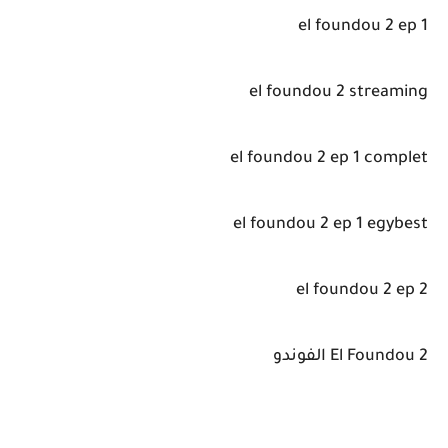
el foundou 2 ep 1
el foundou 2 streaming
el foundou 2 ep 1 complet
el foundou 2 ep 1 egybest
el foundou 2 ep 2
El Foundou 2 الفوندو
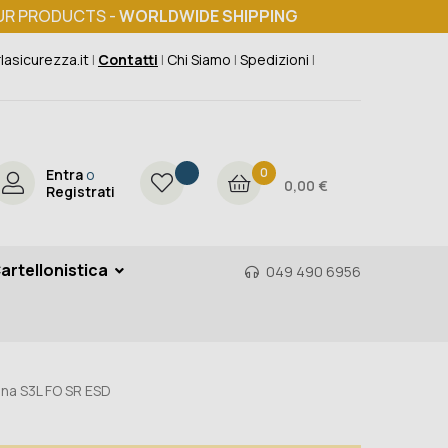
UR PRODUCTS -
WORLDWIDE SHIPPING
lasicurezza.it
|
Contatti
|
Chi Siamo
|
Spedizioni
|
0
Entra
o
0,00 €
Registrati
artellonistica
049 490 6956
na S3L FO SR ESD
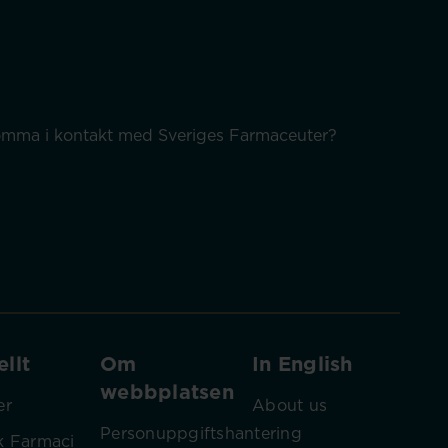
 komma i kontakt med Sveriges Farmaceuter?
llt
Om
In English
webbplatsen
er
About us
Personuppgiftshantering
k Farmaci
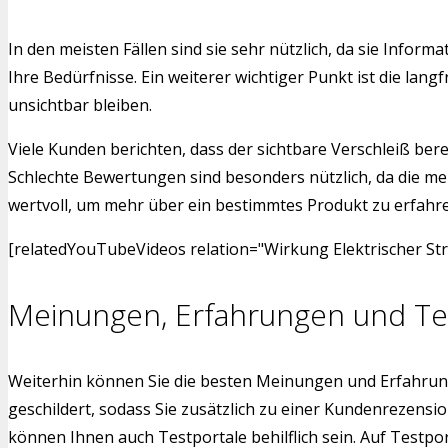
In den meisten Fällen sind sie sehr nützlich, da sie Info
Ihre Bedürfnisse. Ein weiterer wichtiger Punkt ist die l
unsichtbar bleiben.
Viele Kunden berichten, dass der sichtbare Verschleiß bere
Schlechte Bewertungen sind besonders nützlich, da die me
wertvoll, um mehr über ein bestimmtes Produkt zu erfahren.
[relatedYouTubeVideos relation="Wirkung Elektrischer St
Meinungen, Erfahrungen und Te
Weiterhin können Sie die besten Meinungen und Erfahrun
geschildert, sodass Sie zusätzlich zu einer Kundenrezens
können Ihnen auch Testportale behilflich sein. Auf Testpo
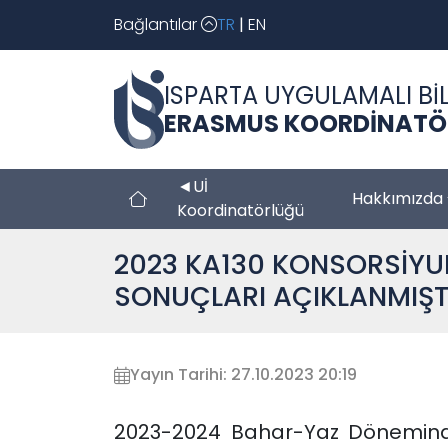
Bağlantılar
TR
|
EN
ISPARTA UYGULAMALI BİL
ERASMUS KOORDİNATÖ
◄Uİ
Hakkımızda
Koordinatörlüğü
2023 KA130 KONSORSİYUM
SONUÇLARI AÇIKLANMIŞT
Yayın Tarihi: 27.10.2023 20:19
2023-2024 Bahar-Yaz Döneminde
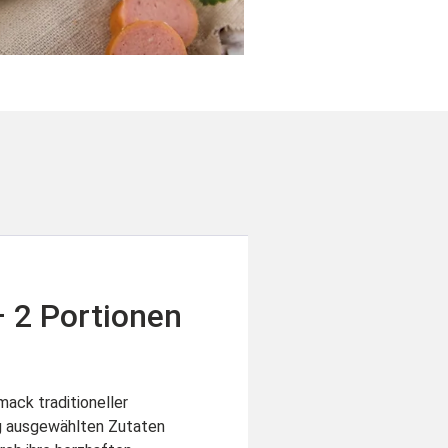
– 2 Portionen
mack traditioneller
ig ausgewählten Zutaten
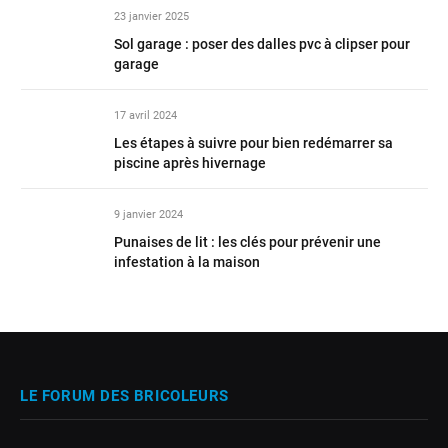
23 janvier 2025
Sol garage : poser des dalles pvc à clipser pour
garage
17 avril 2024
Les étapes à suivre pour bien redémarrer sa
piscine après hivernage
9 janvier 2024
Punaises de lit : les clés pour prévenir une
infestation à la maison
LE FORUM DES BRICOLEURS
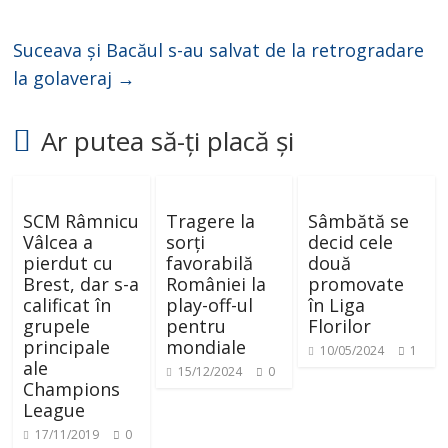
d
Suceava și Bacăul s-au salvat de la retrogradare
e
la golaveraj
→
o
Ar putea să-ți placă și
SCM Râmnicu
Tragere la
Sâmbătă se
Vâlcea a
sorți
decid cele
pierdut cu
favorabilă
două
Brest, dar s-a
României la
promovate
calificat în
play-off-ul
în Liga
grupele
pentru
Florilor
principale
mondiale
10/05/2024
1
ale
15/12/2024
0
Champions
League
17/11/2019
0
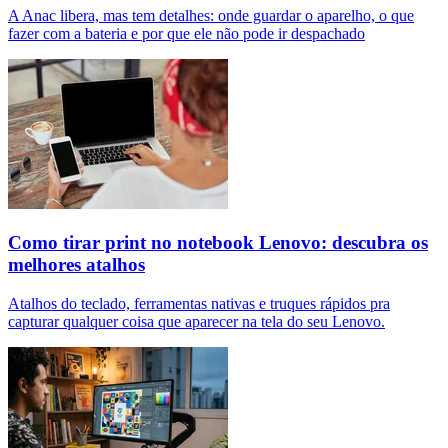
A Anac libera, mas tem detalhes: onde guardar o aparelho, o que
fazer com a bateria e por que ele não pode ir despachado
Como tirar print no notebook Lenovo: descubra os
melhores atalhos
Atalhos do teclado, ferramentas nativas e truques rápidos pra
capturar qualquer coisa que aparecer na tela do seu Lenovo.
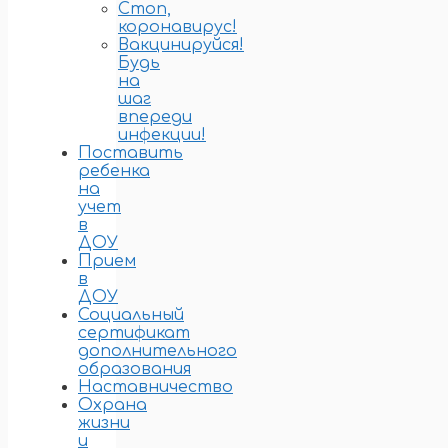
Стоп,
коронавирус!
Вакцинируйся!
Будь
на
шаг
впереди
инфекции!
Поставить
ребенка
на
учет
в
ДОУ
Прием
в
ДОУ
Социальный
сертификат
дополнительного
образования
Наставничество
Охрана
жизни
и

Exercise directions:
Nothing in the entries above should change when they are printed again, except that the pictures are dropped.

Finished task:
el foundou 2 ep 1
el foundou 2 streaming
el foundou 2 ep 1 complet
el foundou 2 ep 1 egybest
el foundou 2 ep 2
El Foundou 2 الفوندو
UR PRODUCTS -
WORLDWIDE SHIPPING
lasicurezza.it
|
Contatti
|
Chi Siamo
|
Spedizioni
|
0
Entra
o
0,00 €
Registrati
artellonistica
049 490 6956
na S3L FO SR ESD
 komma i kontakt med Sveriges Farmaceuter?
llt
Om
In English
webbplatsen
er
About us
Personuppgiftshantering
k Farmaci
In den meisten Fällen sind sie sehr nützlich, da sie Info
Ihre Bedürfnisse. Ein weiterer wichtiger Punkt ist die l
unsichtbar bleiben.
Viele Kunden berichten, dass der sichtbare Verschleiß bere
Schlechte Bewertungen sind besonders nützlich, da die me
wertvoll, um mehr über ein bestimmtes Produkt zu erfahren.
[relatedYouTubeVideos relation="Wirkung Elektrischer St
Meinungen, Erfahrungen und Te
Weiterhin können Sie die besten Meinungen und Erfahrun
geschildert, sodass Sie zusätzlich zu einer Kundenrezens
können Ihnen auch Testportale behilflich sein. Auf Testpo
Bağlantılar
TR
|
EN
ISPARTA UYGULAMALI BİL
ERASMUS KOORDİNATÖ
◄Uİ
Hakkımızda
Koordinatörlüğü
2023 KA130 KONSORSİYUM
SONUÇLARI AÇIKLANMIŞT
Yayın Tarihi: 27.10.2023 20:19
2023-2024 Bahar-Yaz Döneminde
– 2 Portionen
mack traditioneller
ig ausgewählten Zutaten
23 janvier 2025
Sol garage : poser des dalles pvc à clipser pour
garage
17 avril 2024
Les étapes à suivre pour bien redémarrer sa
piscine après hivernage
9 janvier 2024
Punaises de lit : les clés pour prévenir une
infestation à la maison
LE FORUM DES BRICOLEURS
d
Suceava și Bacăul s-au salvat de la retrogradare
e
la golaveraj
→
o
Ar putea să-ți placă și
SCM Râmnicu
Tragere la
Sâmbătă se
Vâlcea a
sorți
decid cele
pierdut cu
favorabilă
două
Brest, dar s-a
României la
promovate
calificat în
play-off-ul
în Liga
grupele
pentru
Florilor
principale
mondiale
10/05/2024
1
ale
15/12/2024
0
Champions
League
17/11/2019
0
A Anac libera, mas tem detalhes: onde guardar o aparelho, o que
fazer com a bateria e por que ele não pode ir despachado
Como tirar print no notebook Lenovo: descubra os
melhores atalhos
Atalhos do teclado, ferramentas nativas e truques rápidos pra
capturar qualquer coisa que aparecer na tela do seu Lenovo.
Стоп,
коронавирус!
Вакцинируйся!
Будь
на
шаг
впереди
инфекции!
Поставить
ребенка
на
учет
в
ДОУ
Прием
в
ДОУ
Социальный
сертификат
дополнительного
образования
Наставничество
Охрана
жизни
и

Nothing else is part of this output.